* _What to produce_: Pictures should be excluded; otherwise, copy every entry exactly.

* _Stored entries_:
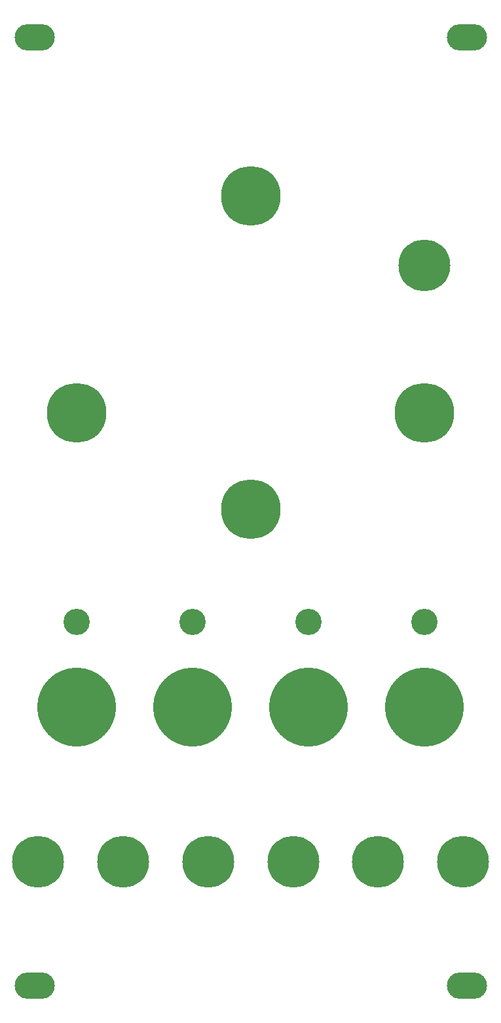
<source format=gts>
G04 #@! TF.GenerationSoftware,KiCad,Pcbnew,(5.0.0-rc2)*
G04 #@! TF.CreationDate,2020-07-08T18:21:40+03:00*
G04 #@! TF.ProjectId,DELPNL2,44454C504E4C322E6B696361645F7063,rev?*
G04 #@! TF.SameCoordinates,PX2549e60PY82a7440*
G04 #@! TF.FileFunction,Soldermask,Top*
G04 #@! TF.FilePolarity,Negative*
%FSLAX46Y46*%
G04 Gerber Fmt 4.6, Leading zero omitted, Abs format (unit mm)*
G04 Created by KiCad (PCBNEW (5.0.0-rc2)) date Wed Jul  8 18:21:40 2020*
%MOMM*%
%LPD*%
G01*
G04 APERTURE LIST*
%ADD10C,7.700000*%
%ADD11C,6.700000*%
%ADD12O,5.200000X3.400000*%
%ADD13C,3.400000*%
%ADD14C,10.200000*%
G04 APERTURE END LIST*
D10*
G04 #@! TO.C,Ref\002A\002A*
X35400000Y105000000D03*
G04 #@! TD*
G04 #@! TO.C,Ref\002A\002A*
X57900000Y77000000D03*
G04 #@! TD*
G04 #@! TO.C,Ref\002A\002A*
X35400000Y64500000D03*
G04 #@! TD*
G04 #@! TO.C,Ref\002A\002A*
X12900000Y77000000D03*
G04 #@! TD*
D11*
G04 #@! TO.C,Ref\002A\002A*
X57900000Y96000000D03*
G04 #@! TD*
D12*
G04 #@! TO.C,X*
X63400000Y125500000D03*
G04 #@! TD*
G04 #@! TO.C,X*
X7500000Y125500000D03*
G04 #@! TD*
G04 #@! TO.C,X*
X63400000Y3000000D03*
G04 #@! TD*
D13*
G04 #@! TO.C,Ref\002A\002A*
X12900000Y50000000D03*
G04 #@! TD*
G04 #@! TO.C,Ref\002A\002A*
X27900000Y50000000D03*
G04 #@! TD*
G04 #@! TO.C,Ref\002A\002A*
X42900000Y50000000D03*
G04 #@! TD*
G04 #@! TO.C,Ref\002A\002A*
X57900000Y50000000D03*
G04 #@! TD*
D11*
G04 #@! TO.C,Ref\002A\002A*
X7900000Y19000000D03*
G04 #@! TD*
G04 #@! TO.C,Ref\002A\002A*
X18900000Y19000000D03*
G04 #@! TD*
G04 #@! TO.C,Ref\002A\002A*
X29900000Y19000000D03*
G04 #@! TD*
G04 #@! TO.C,Ref\002A\002A*
X40900000Y19000000D03*
G04 #@! TD*
G04 #@! TO.C,Ref\002A\002A*
X51900000Y19000000D03*
G04 #@! TD*
G04 #@! TO.C,Ref\002A\002A*
X62900000Y19000000D03*
G04 #@! TD*
D14*
G04 #@! TO.C,Ref\002A\002A*
X12900000Y39000000D03*
G04 #@! TD*
G04 #@! TO.C,Ref\002A\002A*
X27900000Y39000000D03*
G04 #@! TD*
G04 #@! TO.C,Ref\002A\002A*
X42900000Y39000000D03*
G04 #@! TD*
G04 #@! TO.C,Ref\002A\002A*
X57900000Y39000000D03*
G04 #@! TD*
D12*
G04 #@! TO.C,X*
X7500000Y3000000D03*
G04 #@! TD*
M02*

</source>
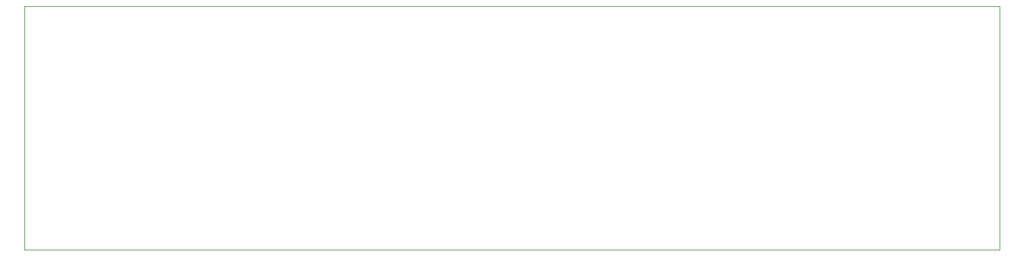
<source format=gbr>
G04 #@! TF.GenerationSoftware,KiCad,Pcbnew,5.1.2-f72e74a~84~ubuntu18.04.1*
G04 #@! TF.CreationDate,2019-07-26T13:12:55+02:00*
G04 #@! TF.ProjectId,filtre_calcule,66696c74-7265-45f6-9361-6c63756c652e,rev?*
G04 #@! TF.SameCoordinates,Original*
G04 #@! TF.FileFunction,Profile,NP*
%FSLAX46Y46*%
G04 Gerber Fmt 4.6, Leading zero omitted, Abs format (unit mm)*
G04 Created by KiCad (PCBNEW 5.1.2-f72e74a~84~ubuntu18.04.1) date 2019-07-26 13:12:55*
%MOMM*%
%LPD*%
G04 APERTURE LIST*
%ADD10C,0.050000*%
G04 APERTURE END LIST*
D10*
X191770000Y-102870000D02*
X190500000Y-102870000D01*
X191770000Y-69850000D02*
X191770000Y-102870000D01*
X59690000Y-69850000D02*
X191770000Y-69850000D01*
X59690000Y-72390000D02*
X59690000Y-69850000D01*
X59690000Y-102870000D02*
X59690000Y-72390000D01*
X190500000Y-102870000D02*
X59690000Y-102870000D01*
M02*

</source>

* _Answer to the problem_:
<source format=gts>
G04 #@! TF.GenerationSoftware,KiCad,Pcbnew,(5.0.0-rc2)*
G04 #@! TF.CreationDate,2020-07-08T18:21:40+03:00*
G04 #@! TF.ProjectId,DELPNL2,44454C504E4C322E6B696361645F7063,rev?*
G04 #@! TF.SameCoordinates,PX2549e60PY82a7440*
G04 #@! TF.FileFunction,Soldermask,Top*
G04 #@! TF.FilePolarity,Negative*
%FSLAX46Y46*%
G04 Gerber Fmt 4.6, Leading zero omitted, Abs format (unit mm)*
G04 Created by KiCad (PCBNEW (5.0.0-rc2)) date Wed Jul  8 18:21:40 2020*
%MOMM*%
%LPD*%
G01*
G04 APERTURE LIST*
%ADD10C,7.700000*%
%ADD11C,6.700000*%
%ADD12O,5.200000X3.400000*%
%ADD13C,3.400000*%
%ADD14C,10.200000*%
G04 APERTURE END LIST*
D10*
G04 #@! TO.C,Ref\002A\002A*
X35400000Y105000000D03*
G04 #@! TD*
G04 #@! TO.C,Ref\002A\002A*
X57900000Y77000000D03*
G04 #@! TD*
G04 #@! TO.C,Ref\002A\002A*
X35400000Y64500000D03*
G04 #@! TD*
G04 #@! TO.C,Ref\002A\002A*
X12900000Y77000000D03*
G04 #@! TD*
D11*
G04 #@! TO.C,Ref\002A\002A*
X57900000Y96000000D03*
G04 #@! TD*
D12*
G04 #@! TO.C,X*
X63400000Y125500000D03*
G04 #@! TD*
G04 #@! TO.C,X*
X7500000Y125500000D03*
G04 #@! TD*
G04 #@! TO.C,X*
X63400000Y3000000D03*
G04 #@! TD*
D13*
G04 #@! TO.C,Ref\002A\002A*
X12900000Y50000000D03*
G04 #@! TD*
G04 #@! TO.C,Ref\002A\002A*
X27900000Y50000000D03*
G04 #@! TD*
G04 #@! TO.C,Ref\002A\002A*
X42900000Y50000000D03*
G04 #@! TD*
G04 #@! TO.C,Ref\002A\002A*
X57900000Y50000000D03*
G04 #@! TD*
D11*
G04 #@! TO.C,Ref\002A\002A*
X7900000Y19000000D03*
G04 #@! TD*
G04 #@! TO.C,Ref\002A\002A*
X18900000Y19000000D03*
G04 #@! TD*
G04 #@! TO.C,Ref\002A\002A*
X29900000Y19000000D03*
G04 #@! TD*
G04 #@! TO.C,Ref\002A\002A*
X40900000Y19000000D03*
G04 #@! TD*
G04 #@! TO.C,Ref\002A\002A*
X51900000Y19000000D03*
G04 #@! TD*
G04 #@! TO.C,Ref\002A\002A*
X62900000Y19000000D03*
G04 #@! TD*
D14*
G04 #@! TO.C,Ref\002A\002A*
X12900000Y39000000D03*
G04 #@! TD*
G04 #@! TO.C,Ref\002A\002A*
X27900000Y39000000D03*
G04 #@! TD*
G04 #@! TO.C,Ref\002A\002A*
X42900000Y39000000D03*
G04 #@! TD*
G04 #@! TO.C,Ref\002A\002A*
X57900000Y39000000D03*
G04 #@! TD*
D12*
G04 #@! TO.C,X*
X7500000Y3000000D03*
G04 #@! TD*
M02*

</source>
<source format=gbr>
G04 #@! TF.GenerationSoftware,KiCad,Pcbnew,5.1.2-f72e74a~84~ubuntu18.04.1*
G04 #@! TF.CreationDate,2019-07-26T13:12:55+02:00*
G04 #@! TF.ProjectId,filtre_calcule,66696c74-7265-45f6-9361-6c63756c652e,rev?*
G04 #@! TF.SameCoordinates,Original*
G04 #@! TF.FileFunction,Profile,NP*
%FSLAX46Y46*%
G04 Gerber Fmt 4.6, Leading zero omitted, Abs format (unit mm)*
G04 Created by KiCad (PCBNEW 5.1.2-f72e74a~84~ubuntu18.04.1) date 2019-07-26 13:12:55*
%MOMM*%
%LPD*%
G04 APERTURE LIST*
%ADD10C,0.050000*%
G04 APERTURE END LIST*
D10*
X191770000Y-102870000D02*
X190500000Y-102870000D01*
X191770000Y-69850000D02*
X191770000Y-102870000D01*
X59690000Y-69850000D02*
X191770000Y-69850000D01*
X59690000Y-72390000D02*
X59690000Y-69850000D01*
X59690000Y-102870000D02*
X59690000Y-72390000D01*
X190500000Y-102870000D02*
X59690000Y-102870000D01*
M02*

</source>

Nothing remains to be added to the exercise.